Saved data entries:
↓

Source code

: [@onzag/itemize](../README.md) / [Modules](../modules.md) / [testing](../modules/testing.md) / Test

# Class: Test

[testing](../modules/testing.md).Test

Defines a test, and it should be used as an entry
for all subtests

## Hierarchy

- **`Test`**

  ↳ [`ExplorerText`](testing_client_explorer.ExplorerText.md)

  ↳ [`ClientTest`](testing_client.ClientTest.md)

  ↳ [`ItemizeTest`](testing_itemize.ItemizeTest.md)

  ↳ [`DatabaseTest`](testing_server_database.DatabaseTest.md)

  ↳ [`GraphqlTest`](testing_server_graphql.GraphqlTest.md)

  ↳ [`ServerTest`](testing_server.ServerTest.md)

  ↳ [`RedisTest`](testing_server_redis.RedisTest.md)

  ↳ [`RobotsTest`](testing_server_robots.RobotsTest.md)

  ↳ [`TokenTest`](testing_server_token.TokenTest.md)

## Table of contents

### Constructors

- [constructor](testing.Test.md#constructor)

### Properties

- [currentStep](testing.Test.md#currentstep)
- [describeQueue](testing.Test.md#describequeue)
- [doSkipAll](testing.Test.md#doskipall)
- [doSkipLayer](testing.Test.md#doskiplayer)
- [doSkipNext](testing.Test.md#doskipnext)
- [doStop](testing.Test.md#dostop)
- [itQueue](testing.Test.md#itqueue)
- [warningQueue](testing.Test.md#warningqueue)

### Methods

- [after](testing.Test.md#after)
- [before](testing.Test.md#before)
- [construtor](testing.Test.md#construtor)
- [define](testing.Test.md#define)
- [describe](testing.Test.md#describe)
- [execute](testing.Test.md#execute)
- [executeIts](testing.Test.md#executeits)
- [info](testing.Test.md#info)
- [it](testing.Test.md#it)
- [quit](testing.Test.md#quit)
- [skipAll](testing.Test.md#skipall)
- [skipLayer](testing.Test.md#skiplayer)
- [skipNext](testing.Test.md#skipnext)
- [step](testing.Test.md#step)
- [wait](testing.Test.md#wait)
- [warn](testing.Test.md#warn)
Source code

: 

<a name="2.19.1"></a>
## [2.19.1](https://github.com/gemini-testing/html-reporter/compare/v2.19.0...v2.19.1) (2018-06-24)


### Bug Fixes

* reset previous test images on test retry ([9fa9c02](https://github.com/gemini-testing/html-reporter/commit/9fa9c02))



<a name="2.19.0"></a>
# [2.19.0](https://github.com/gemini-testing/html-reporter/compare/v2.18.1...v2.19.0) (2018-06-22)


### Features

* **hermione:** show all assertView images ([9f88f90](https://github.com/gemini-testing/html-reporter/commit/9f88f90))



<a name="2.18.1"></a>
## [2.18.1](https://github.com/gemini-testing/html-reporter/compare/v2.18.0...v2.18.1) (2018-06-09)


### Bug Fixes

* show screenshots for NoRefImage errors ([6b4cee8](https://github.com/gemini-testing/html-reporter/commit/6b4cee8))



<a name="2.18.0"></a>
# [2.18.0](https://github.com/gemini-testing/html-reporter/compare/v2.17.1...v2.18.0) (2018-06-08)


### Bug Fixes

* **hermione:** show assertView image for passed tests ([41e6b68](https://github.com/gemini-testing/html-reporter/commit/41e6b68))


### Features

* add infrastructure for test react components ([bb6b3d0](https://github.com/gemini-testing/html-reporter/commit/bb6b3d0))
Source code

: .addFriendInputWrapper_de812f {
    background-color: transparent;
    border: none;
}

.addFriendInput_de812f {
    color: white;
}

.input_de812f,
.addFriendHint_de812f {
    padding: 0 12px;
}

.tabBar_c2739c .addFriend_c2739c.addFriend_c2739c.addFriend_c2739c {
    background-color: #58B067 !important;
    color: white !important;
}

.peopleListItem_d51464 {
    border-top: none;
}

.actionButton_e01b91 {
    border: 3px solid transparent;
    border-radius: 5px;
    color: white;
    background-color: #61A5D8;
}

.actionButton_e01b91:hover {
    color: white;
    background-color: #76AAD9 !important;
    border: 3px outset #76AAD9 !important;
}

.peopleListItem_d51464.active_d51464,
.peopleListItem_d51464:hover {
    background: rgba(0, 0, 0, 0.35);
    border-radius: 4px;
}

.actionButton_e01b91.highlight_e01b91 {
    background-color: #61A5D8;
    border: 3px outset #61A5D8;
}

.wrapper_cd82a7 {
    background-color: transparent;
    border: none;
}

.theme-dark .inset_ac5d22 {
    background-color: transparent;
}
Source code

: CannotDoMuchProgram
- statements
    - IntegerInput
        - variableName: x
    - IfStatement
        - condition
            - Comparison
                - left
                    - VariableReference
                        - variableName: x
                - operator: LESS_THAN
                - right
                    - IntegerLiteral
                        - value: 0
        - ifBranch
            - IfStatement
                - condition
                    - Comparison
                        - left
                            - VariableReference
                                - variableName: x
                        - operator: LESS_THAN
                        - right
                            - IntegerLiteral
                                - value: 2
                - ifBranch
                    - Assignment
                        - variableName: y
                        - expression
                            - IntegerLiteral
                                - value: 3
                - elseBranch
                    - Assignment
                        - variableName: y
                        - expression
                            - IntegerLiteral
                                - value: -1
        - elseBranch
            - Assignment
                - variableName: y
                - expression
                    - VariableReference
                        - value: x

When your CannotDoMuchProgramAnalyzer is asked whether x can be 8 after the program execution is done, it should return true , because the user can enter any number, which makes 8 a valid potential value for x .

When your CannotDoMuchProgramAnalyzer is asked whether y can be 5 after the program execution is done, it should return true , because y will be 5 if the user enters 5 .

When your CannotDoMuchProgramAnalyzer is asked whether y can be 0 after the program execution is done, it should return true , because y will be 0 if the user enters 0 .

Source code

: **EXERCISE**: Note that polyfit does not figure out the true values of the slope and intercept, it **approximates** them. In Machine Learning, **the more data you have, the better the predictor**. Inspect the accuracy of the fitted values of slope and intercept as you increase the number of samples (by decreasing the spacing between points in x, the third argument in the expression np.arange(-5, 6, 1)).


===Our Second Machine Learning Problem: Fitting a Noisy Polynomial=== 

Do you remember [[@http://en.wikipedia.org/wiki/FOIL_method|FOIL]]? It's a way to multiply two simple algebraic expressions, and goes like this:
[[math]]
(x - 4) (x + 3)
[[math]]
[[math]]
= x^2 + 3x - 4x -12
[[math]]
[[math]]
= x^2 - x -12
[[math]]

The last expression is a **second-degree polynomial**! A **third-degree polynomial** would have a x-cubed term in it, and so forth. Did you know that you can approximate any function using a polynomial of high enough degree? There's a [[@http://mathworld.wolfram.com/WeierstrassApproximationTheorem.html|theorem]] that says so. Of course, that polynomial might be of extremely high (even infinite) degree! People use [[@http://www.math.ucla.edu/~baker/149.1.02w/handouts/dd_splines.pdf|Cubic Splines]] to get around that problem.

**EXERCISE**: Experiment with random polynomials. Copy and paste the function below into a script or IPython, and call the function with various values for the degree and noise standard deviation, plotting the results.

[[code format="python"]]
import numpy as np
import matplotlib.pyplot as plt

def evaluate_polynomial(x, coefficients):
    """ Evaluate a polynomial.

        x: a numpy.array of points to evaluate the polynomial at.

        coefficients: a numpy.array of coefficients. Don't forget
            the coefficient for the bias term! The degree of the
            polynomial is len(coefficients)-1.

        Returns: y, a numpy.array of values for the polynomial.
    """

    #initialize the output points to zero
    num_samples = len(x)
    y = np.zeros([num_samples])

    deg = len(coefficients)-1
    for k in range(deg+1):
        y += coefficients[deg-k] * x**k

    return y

↑

* _Exercise description_
Scan the records for the string "modules" and report each line where it occurs.

* _Answer for this exercise_
: [@onzag/itemize](../README.md) / [Modules](../modules.md) / [testing](../modules/testing.md) / Test
[testing](../modules/testing.md).Test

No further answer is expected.